• Petit exercice 1
Dans l'extrait fourni sur la villa la Florentine, à quel architecte le projet de construction est-il confié ?

• Extrait fourni

»»

Montreux, 1884 : année faste pour Alexandre Émery. Dernier fils d'un hôtelier d'Yverdon, il s'est formé auprès de son beau-frère, Ami Chessex, mari de sa sœur Rose, propriétaire du Grand hôtel des Alpes à Territet. Il est prêt à voler de ses propres ailes. Il achète un hôtel, l'hôtel du Cygne, à Vernex, et il se marie. L'élue est une jeune veuve, Antoinette Fabricius, sœur de la femme de son frère Gustave, qui apporte une riche dot : 40 000 F, un trousseau impressionnant - dont 24 nappes, 100 serviettes, de l'argenterie, des objets d'art, et un mobilier ébène et or. Alexandre met dans la corbeille de noce l'hôtel du Cygne qu'il vient d'acheter.

Il manque une maison… Le couple attendra une dizaine d'année avant de décider de faire construire sa propre villa, la Florentine. Le projet est confié à l'architecte français Jules Clerc. Il est connu à Montreux pour avoir dirigé la construction du Kursaal et effectué diverses commandes pour Amy Chessex.

La villa est située sur la Grand'rue, à Vernex-Rive, côté lac, juste avant la jonction avec la petite rue montante de la Gare, sur une partie du jardin du premier hôtel du Cygne, construit en 1836 et devenu dépendance du nouveau Cygne construit en 1864. Elle est située aussi près que possible de la Grand'rue (ce qui posera à terme quelques problèmes !) La villa est achevée en 1895. Antoinette peut y installer ses lourds meubles d'ébène et or !

««

• Petit exercice 2
Présentez en liste numérotée les lignes des données, du début jusqu'à la ligne contenant « genus: Chilocorus », celle-ci incluse, en omettant les lignes vides.

• Les données
»»

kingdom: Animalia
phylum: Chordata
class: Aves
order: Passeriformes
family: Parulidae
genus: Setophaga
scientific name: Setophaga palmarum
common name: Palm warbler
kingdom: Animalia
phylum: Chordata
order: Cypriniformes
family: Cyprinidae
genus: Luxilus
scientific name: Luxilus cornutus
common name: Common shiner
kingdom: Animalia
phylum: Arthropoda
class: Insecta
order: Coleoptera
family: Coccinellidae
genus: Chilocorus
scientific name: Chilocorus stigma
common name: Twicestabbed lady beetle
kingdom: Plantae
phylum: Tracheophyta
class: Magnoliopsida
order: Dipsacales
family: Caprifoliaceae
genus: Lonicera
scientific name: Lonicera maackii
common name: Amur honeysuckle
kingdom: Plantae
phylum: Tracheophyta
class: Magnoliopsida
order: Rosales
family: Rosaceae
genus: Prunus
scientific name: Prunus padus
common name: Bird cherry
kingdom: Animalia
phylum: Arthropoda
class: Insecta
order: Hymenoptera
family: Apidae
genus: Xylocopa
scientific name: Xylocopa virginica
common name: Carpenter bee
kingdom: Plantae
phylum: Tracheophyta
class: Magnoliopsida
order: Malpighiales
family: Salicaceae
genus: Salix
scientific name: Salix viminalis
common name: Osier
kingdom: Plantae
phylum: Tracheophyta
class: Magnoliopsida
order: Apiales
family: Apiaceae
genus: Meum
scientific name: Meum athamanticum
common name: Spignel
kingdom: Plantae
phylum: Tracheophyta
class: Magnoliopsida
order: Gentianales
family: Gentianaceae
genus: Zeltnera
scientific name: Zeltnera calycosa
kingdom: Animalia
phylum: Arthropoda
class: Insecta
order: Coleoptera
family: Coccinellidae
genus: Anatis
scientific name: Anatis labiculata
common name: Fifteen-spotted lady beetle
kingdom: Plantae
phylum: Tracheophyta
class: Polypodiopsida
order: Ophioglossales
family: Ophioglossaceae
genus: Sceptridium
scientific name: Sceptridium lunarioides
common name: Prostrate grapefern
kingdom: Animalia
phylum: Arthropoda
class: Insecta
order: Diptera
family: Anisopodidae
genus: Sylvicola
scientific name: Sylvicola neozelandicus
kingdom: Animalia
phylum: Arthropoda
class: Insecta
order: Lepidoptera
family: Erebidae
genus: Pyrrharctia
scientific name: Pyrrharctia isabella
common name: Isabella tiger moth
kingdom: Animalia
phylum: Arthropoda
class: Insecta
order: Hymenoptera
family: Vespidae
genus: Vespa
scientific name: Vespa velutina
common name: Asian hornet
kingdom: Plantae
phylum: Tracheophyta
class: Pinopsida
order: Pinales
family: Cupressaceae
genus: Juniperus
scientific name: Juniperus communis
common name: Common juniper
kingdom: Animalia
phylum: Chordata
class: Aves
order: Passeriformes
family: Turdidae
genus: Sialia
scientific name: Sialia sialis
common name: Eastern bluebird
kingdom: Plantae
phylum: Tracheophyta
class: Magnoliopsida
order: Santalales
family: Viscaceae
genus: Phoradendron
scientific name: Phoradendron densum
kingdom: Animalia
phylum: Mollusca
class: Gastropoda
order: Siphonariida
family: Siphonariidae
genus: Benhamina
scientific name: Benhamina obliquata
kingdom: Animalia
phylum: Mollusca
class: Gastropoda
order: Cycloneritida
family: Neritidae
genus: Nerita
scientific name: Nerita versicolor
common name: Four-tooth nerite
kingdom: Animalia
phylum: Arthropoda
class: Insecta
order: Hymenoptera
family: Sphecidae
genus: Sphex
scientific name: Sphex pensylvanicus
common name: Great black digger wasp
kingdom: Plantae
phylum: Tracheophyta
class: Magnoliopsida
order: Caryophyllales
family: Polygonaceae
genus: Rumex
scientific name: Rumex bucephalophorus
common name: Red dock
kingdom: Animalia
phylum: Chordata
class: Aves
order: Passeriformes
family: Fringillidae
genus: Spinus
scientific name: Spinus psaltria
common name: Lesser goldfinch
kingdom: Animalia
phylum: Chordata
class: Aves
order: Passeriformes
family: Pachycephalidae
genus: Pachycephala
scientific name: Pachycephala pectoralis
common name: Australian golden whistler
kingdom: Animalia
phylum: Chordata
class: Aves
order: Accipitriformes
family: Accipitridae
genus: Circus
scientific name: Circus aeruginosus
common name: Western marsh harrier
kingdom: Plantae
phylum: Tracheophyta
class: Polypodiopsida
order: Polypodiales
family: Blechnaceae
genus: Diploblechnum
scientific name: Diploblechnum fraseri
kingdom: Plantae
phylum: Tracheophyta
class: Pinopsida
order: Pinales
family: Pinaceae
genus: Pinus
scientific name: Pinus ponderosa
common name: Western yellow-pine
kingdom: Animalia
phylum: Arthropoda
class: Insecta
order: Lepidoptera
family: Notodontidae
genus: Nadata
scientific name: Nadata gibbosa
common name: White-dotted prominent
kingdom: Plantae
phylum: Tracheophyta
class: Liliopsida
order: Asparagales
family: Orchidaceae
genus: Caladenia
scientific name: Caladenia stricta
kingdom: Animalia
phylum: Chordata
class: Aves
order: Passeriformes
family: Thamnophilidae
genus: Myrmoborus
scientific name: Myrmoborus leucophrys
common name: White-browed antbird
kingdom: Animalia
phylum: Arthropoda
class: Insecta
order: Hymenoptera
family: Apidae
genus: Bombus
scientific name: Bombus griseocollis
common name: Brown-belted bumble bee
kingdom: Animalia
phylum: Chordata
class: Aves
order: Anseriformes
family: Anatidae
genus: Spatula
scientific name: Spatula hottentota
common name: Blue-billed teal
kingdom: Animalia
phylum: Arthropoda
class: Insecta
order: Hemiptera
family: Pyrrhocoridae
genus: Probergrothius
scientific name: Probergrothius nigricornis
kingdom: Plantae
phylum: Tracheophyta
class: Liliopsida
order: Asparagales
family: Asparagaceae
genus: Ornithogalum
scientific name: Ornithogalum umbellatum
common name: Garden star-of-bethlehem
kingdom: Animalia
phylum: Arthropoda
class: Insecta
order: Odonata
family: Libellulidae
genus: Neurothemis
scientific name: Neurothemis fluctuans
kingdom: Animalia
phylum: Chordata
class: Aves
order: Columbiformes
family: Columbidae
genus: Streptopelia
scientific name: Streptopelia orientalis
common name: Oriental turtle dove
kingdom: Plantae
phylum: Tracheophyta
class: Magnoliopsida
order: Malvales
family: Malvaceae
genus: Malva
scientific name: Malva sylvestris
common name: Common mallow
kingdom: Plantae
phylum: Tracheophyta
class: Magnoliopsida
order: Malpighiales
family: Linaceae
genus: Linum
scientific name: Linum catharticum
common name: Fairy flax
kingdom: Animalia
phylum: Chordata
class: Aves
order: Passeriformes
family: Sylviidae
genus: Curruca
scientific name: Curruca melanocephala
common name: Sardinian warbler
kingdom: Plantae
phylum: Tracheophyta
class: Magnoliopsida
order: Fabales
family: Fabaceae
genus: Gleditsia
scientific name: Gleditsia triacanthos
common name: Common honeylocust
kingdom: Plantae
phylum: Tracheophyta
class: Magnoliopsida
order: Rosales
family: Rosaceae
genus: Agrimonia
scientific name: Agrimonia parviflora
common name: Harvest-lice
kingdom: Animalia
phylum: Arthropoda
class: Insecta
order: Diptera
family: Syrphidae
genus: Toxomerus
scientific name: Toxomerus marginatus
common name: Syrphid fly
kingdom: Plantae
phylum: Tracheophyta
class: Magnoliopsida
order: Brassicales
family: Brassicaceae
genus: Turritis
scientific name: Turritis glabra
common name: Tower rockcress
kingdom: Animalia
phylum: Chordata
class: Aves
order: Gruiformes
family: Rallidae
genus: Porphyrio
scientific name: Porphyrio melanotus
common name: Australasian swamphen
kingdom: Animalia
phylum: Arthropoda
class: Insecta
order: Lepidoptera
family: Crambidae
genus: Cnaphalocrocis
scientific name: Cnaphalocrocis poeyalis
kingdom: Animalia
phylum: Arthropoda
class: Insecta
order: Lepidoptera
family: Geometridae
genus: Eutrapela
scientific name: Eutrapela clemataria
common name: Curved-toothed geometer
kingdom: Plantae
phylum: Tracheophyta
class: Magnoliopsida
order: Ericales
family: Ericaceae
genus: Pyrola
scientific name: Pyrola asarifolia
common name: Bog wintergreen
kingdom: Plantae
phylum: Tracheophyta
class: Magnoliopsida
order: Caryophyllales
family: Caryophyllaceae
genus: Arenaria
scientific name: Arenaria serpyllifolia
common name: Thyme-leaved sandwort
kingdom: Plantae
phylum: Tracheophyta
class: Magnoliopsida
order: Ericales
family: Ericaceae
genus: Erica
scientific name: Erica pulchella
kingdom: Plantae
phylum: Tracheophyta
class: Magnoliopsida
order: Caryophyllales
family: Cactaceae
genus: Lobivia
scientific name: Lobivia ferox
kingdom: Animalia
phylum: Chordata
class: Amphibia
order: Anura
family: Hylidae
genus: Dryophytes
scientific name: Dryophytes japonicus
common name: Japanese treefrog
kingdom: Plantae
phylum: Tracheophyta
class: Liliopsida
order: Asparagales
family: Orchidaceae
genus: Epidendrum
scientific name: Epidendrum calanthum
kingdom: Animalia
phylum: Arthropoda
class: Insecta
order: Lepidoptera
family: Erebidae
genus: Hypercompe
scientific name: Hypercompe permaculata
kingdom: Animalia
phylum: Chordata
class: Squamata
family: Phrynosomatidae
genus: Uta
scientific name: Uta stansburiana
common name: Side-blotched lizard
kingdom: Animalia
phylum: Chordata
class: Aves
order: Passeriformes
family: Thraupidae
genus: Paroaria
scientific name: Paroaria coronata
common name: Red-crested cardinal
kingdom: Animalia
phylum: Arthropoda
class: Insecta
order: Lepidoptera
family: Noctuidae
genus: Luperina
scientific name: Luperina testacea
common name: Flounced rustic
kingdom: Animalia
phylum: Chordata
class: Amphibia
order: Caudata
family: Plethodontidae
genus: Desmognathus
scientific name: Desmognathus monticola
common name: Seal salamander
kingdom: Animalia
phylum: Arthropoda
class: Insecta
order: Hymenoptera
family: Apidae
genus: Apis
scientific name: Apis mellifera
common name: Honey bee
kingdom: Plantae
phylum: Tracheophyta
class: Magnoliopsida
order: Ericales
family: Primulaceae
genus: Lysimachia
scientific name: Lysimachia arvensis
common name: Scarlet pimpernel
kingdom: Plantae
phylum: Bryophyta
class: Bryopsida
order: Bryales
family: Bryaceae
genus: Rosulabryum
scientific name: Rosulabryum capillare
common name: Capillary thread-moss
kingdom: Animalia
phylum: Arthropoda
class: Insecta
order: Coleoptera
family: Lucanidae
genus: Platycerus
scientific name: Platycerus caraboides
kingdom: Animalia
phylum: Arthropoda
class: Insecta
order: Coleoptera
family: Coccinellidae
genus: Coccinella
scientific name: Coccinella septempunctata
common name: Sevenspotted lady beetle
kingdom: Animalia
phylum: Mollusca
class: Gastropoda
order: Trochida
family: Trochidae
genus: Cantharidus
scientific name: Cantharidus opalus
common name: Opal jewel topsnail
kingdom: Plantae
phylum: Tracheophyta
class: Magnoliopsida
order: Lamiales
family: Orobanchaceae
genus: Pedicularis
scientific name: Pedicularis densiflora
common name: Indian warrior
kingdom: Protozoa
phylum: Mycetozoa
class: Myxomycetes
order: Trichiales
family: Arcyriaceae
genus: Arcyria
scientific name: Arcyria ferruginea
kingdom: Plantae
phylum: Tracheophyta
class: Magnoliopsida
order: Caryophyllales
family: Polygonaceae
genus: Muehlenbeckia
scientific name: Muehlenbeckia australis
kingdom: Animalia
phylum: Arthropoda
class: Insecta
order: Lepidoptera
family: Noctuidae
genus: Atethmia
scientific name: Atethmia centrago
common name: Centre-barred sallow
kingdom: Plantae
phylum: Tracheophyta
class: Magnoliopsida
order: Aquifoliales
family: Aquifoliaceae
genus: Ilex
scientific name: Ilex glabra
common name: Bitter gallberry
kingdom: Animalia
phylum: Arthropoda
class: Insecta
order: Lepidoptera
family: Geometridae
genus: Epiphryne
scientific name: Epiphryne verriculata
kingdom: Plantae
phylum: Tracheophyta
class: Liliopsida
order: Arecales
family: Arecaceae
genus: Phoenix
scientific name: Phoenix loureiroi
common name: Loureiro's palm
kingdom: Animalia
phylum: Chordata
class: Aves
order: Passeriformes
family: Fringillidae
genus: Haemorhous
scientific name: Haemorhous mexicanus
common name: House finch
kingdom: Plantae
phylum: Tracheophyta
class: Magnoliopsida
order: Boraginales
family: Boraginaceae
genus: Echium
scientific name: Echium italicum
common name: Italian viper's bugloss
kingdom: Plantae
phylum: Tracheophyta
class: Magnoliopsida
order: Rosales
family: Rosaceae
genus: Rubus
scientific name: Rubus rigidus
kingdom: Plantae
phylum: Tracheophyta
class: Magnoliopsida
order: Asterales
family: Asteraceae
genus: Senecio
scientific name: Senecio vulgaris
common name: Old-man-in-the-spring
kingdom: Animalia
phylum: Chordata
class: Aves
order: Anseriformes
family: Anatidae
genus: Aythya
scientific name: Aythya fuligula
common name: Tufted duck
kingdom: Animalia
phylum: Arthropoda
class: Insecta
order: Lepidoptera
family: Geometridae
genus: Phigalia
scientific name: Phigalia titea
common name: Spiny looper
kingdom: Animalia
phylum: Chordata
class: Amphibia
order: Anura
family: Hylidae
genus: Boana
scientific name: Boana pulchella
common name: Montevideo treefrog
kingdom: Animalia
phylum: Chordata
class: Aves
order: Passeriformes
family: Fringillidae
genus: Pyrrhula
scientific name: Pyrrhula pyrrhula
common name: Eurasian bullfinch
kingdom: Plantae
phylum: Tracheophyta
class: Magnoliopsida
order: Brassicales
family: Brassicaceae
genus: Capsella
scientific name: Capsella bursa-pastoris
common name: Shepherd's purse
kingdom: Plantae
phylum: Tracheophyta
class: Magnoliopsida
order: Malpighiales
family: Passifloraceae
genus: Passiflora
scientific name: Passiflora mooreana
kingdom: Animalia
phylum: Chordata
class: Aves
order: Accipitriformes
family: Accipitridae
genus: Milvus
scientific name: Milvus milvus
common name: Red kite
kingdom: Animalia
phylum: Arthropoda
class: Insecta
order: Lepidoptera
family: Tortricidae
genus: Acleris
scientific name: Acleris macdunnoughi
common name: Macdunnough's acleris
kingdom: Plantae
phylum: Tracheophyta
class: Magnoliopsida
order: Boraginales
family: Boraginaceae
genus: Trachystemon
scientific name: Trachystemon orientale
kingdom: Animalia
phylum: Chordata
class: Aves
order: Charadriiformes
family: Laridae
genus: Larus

««

• Résultat 1
Le projet est confié à l'architecte français Jules Clerc.

• Résultat 2
1. kingdom: Animalia
2. phylum: Chordata
3. class: Aves
4. order: Passeriformes
5. family: Parulidae
6. genus: Setophaga
7. scientific name: Setophaga palmarum
8. common name: Palm warbler
9. kingdom: Animalia
10. phylum: Chordata
11. order: Cypriniformes
12. family: Cyprinidae
13. genus: Luxilus
14. scientific name: Luxilus cornutus
15. common name: Common shiner
16. kingdom: Animalia
17. phylum: Arthropoda
18. class: Insecta
19. order: Coleoptera
20. family: Coccinellidae
21. genus: Chilocorus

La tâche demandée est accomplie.